Let us consider the category K of cochain complexes of finitely generated free abelian groups and cochain homotopy classes of cochain maps. This is called the derived category of the category of finitely generated abelian groups. Passing to cohomology gives us a functor from K to the category of Z-graded finitely generated abelian groups. In fact the subcategory K0 of K consisting of complexes whose cohomology vanishes except in degree 0 is actually equivalent to the category of finitely generated abelian groups.

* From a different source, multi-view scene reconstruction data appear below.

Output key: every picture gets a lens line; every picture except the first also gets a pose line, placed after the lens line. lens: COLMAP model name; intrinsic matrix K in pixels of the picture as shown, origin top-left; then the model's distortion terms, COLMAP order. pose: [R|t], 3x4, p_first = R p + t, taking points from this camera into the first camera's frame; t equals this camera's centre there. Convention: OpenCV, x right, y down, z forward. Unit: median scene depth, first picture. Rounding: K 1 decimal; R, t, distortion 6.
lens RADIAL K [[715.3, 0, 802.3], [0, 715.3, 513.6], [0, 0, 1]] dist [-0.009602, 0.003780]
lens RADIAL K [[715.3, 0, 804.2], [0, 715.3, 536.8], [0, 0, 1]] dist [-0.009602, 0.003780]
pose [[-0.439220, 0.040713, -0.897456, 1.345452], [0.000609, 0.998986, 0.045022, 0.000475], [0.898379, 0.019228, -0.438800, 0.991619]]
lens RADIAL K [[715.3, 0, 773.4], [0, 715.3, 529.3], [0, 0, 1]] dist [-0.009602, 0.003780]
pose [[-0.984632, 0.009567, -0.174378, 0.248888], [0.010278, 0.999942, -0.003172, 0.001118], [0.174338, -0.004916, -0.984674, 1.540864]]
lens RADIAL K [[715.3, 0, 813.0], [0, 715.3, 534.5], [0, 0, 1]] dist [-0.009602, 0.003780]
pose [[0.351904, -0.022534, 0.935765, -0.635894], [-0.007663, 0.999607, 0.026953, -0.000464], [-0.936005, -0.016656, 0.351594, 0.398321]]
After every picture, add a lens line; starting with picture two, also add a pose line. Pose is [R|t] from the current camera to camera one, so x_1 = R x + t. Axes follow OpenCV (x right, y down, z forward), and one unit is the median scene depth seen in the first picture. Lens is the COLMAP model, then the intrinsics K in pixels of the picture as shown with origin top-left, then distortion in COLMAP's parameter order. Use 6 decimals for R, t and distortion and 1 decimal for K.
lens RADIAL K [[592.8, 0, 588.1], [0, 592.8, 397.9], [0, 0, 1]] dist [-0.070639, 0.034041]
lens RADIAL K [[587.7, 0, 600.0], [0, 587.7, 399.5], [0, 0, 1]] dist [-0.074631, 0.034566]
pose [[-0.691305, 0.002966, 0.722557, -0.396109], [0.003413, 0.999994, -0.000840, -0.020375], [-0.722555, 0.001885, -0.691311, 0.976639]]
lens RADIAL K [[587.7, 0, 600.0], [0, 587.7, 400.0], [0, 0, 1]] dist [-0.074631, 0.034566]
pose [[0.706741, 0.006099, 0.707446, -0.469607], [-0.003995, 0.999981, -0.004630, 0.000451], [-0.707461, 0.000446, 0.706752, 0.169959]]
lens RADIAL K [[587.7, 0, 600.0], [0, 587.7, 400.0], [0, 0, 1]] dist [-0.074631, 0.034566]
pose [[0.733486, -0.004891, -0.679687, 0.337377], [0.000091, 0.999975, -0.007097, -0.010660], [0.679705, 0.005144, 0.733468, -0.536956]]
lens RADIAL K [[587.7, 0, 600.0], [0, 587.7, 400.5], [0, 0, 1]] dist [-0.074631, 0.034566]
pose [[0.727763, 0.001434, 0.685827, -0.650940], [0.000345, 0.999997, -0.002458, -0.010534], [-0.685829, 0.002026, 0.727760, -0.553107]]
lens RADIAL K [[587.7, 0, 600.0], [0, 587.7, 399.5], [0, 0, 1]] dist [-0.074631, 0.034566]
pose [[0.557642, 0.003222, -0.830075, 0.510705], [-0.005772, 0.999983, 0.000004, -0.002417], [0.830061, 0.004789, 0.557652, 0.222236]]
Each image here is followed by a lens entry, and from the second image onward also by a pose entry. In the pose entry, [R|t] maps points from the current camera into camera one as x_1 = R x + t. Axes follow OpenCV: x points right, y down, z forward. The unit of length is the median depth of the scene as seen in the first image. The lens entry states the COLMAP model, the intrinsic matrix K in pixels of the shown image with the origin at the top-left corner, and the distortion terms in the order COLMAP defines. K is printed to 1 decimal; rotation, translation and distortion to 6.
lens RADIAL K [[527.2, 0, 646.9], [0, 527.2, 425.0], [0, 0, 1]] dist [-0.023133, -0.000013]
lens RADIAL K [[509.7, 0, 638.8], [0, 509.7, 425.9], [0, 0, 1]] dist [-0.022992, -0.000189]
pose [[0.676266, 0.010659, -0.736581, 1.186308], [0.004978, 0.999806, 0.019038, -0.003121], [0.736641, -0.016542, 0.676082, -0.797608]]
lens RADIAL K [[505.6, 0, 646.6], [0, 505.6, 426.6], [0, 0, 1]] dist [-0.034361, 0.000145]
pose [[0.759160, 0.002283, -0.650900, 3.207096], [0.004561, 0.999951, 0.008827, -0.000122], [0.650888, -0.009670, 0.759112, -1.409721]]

But the category K inherits from the category of finitely generated free abelian groups a duality functor with properties as ideal as one could wish: each object is isomorphic to its double dual, and dualizing preserves exact sequences. (The dual C of a complex C is defined by (C)i = Hom(C−i, Z).) There is no such nice duality in the category of finitely generated abelian groups. Indeed, the subcategory K0 is not closed under duality, for the dual of the complex CA corresponding to a group A has in general two non-vanishing cohomology groups: Hom(A,Z) in degree 0, and in degree +1 the finite group Ext1(A,Z) Pontryagin-dual to the torsion subgroup of A. This follows from the exact sequence:

0 → Hom(A, Z) → Hom(FA, Z) → Hom(RA, Z) → Ext1(A, Z) → 0

derived from an exact sequence

0 → RA → FA → A → 0

The category K also has a tensor product with better properties than the tensor product of abelian groups, and, better still, there is a canonical cochain functor from (locally well-behaved) compact spaces to K which takes Cartesian products to tensor products.